Build a Parametric Continuous Beam Calculator using OpenSeesPy

1.0 Introduction

In this short tutorial, we’ll build a continuous beam analysis script using OpenSessPy. Multi-span continuous beams are so common, that it makes sense to have a script in our toolbox to very quickly generate the shear force diagram, bending moment diagram, reactions and deflected shape.

Analysing them by hand takes forever and even setting them up for analysis in commercial software packages can feel laborious. This is where having a simple analysis script comes in handy - quickly plug in the beam parameters, hit Run and you’re done!

Once you complete this tutorial, you’ll have built this script. Work through it with me now, step-by-step or download the completed code from the resource panel above.

This is the third in our series of tutorials exploring the OpenSeesPy library. If you’re completely new to OpenSeesPy, go back to the first tutorial here, where I introduce the library.

This continuous beam project follows on very closely from part two in the series where we analysed a 2D moment frame. Make sure to check that out before you work through this. In fact, the OpenSeesPy portion of the build will be almost exactly the same - what’s new in this tutorial is how we handle some of the structure parameterisation.

Our plan will be to define the structural parameters (material, geometry and loading) first. Then we’ll dive into building the OpenSeesPy model, tackling the parameterisation as we define various parts of the model.

Ok, let’s get into the build!

2.0 Parameterising the Continuous Beam

Our goal is to have the entire definition of the structure parameterised. All this really means is that we want to be able to define everything at the start of the script and then let the code handle the OpenSeesPy model building process.

We can start by defining the material and geometric properties of the cross-section:

• Young’s Modulus for the beam material (we’ll assume steel), $E$
• Cross-sectional area of the continuous beam section, $A$
• Second moment of area about the major principle axis of the section, $I_z$

#Constants
E = 200*10**9   #(N/m^2) Young'Modulus
A = 0.03        #(m^2) Cross-sectional area
Iz = 300*10**-6 #(m^4) Second moment of area

We’ll define the overall span of the beam next. Note that this is the entire beam length and ignores the positions of supports. We’ll start by assuming a $10\:m$ beam.

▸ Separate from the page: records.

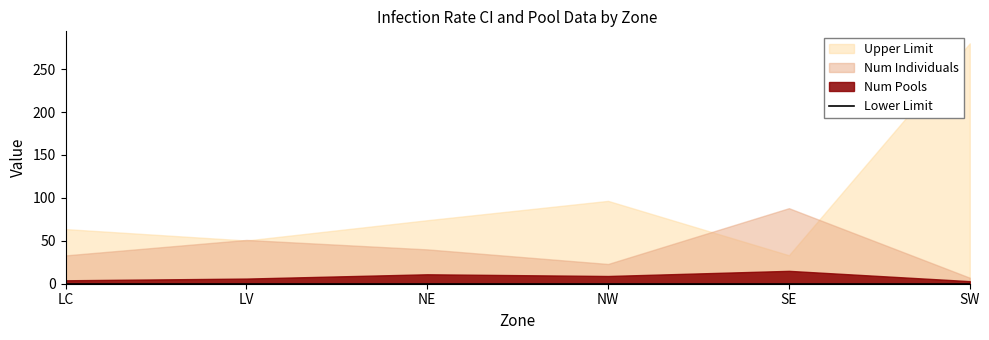

How many lines are shown in the chart?

4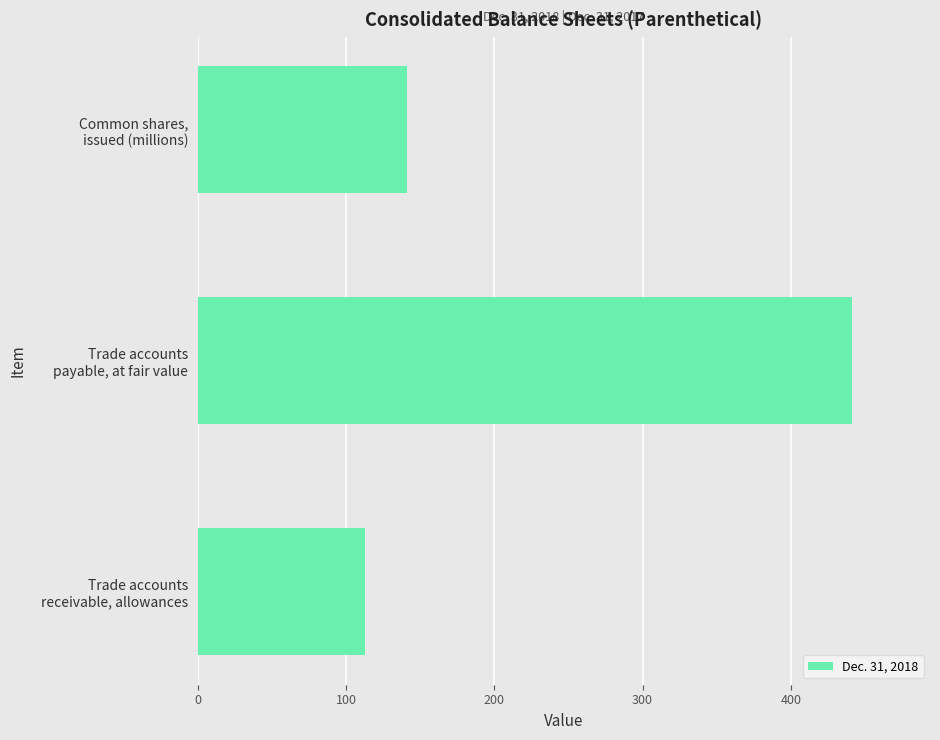

What is the difference between the maximum and minimum values?

328.0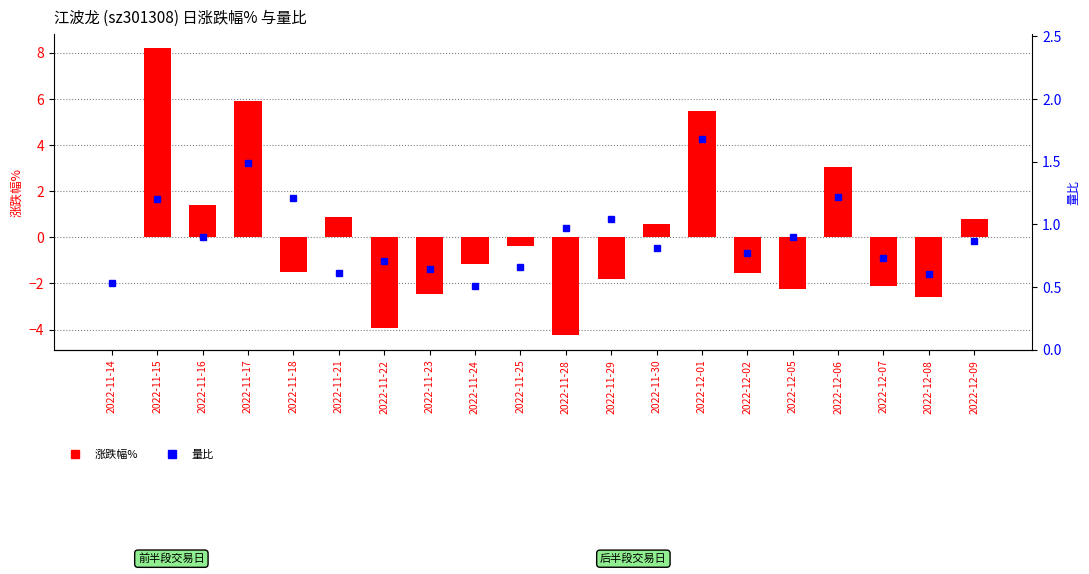

Which series has the largest range (max minus min)?

涨跌幅%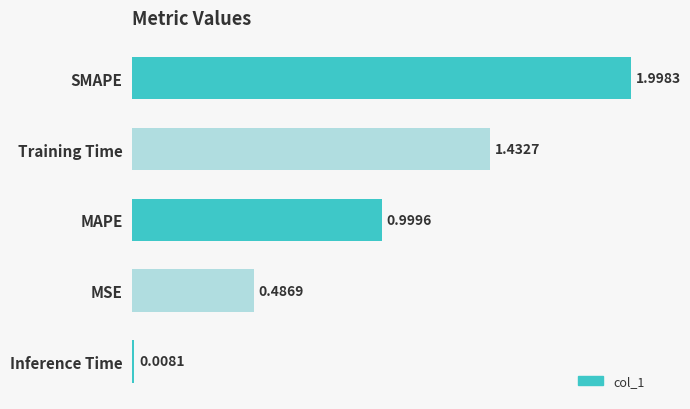

Where is the data nearest to the value 1?

MAPE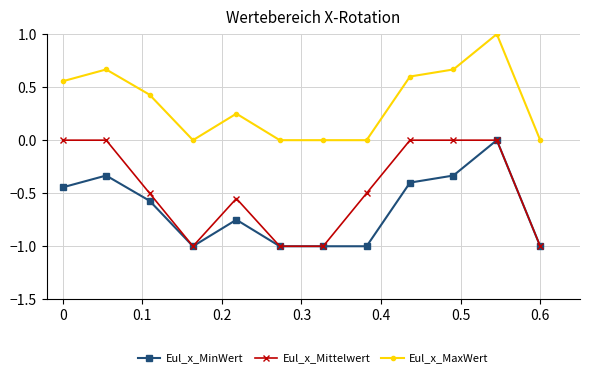

True or false: Eul_x_MaxWert and Eul_x_Mittelwert cross at least once.

False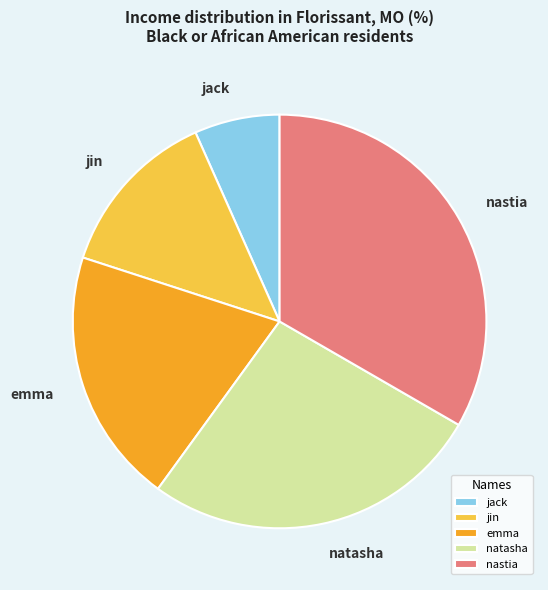

How many segments does this pie chart have?

5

L = 10 #(m) Total beam length

Next we define the positions of supports as well as the degree of restraint provided by each. The data for one support will be stored in a list consisting of 4 numbers:

• The first number indicates the location of the support
• The second indicates the whether or not the support provides horizontal translational restraint
• The third indicates the whether or not the support provides vertical translational restraint
• The fourth indicates the whether or not the support provides rotational restraint.

Restraint is indicated by the number 1 with no restraint indicated by 0. So for example, [1, 1, 1, 0] defines a pin support located $1\:m$ along the beam, assuming the origin is at the left-most tip if the beam.

We can collect all support data lists into another list. So, in ur case we define 4 supports as follows:

#Restraints [pos, Ux_Restraint, Uy_Restraint ThetaZ_Restraint]
r = [
    [1, 1, 1, 0], #Pin
    [4, 0, 1, 0], #Roller
    [7, 0, 1, 0], #Roller
    [9, 0, 1, 0], #Roller
    ]

We take a similar approach when defining the loading information. Each action on the structure is defined by a list of numbers with all actions applied to the structure being collected into a single list. We define point actions (point moments and forces) first,

#Point Forces and Moments [pos, Fx, Fy, Mz]
p = [
    [3, 0., -30000., 0.],
    [5, 0., -10000., 0.],
    [5, 0., 0., 5000.]
    ]

Distributed loads are similarly defined. Note that we can define both uniformly distributed loads and loads of linearly varying intensity, by specifying a different beginning and ending intensity.

#Distributed Forces [pos_start, pos_end, intensity_start, intensity_end]
w = [
    [0, 10, -20000, -20000], #UDL
    [0, 10, 0, -5000] #Linear Load
    ]

With our structure and loading fully defined, we can move onto building our OpenSeesPy model.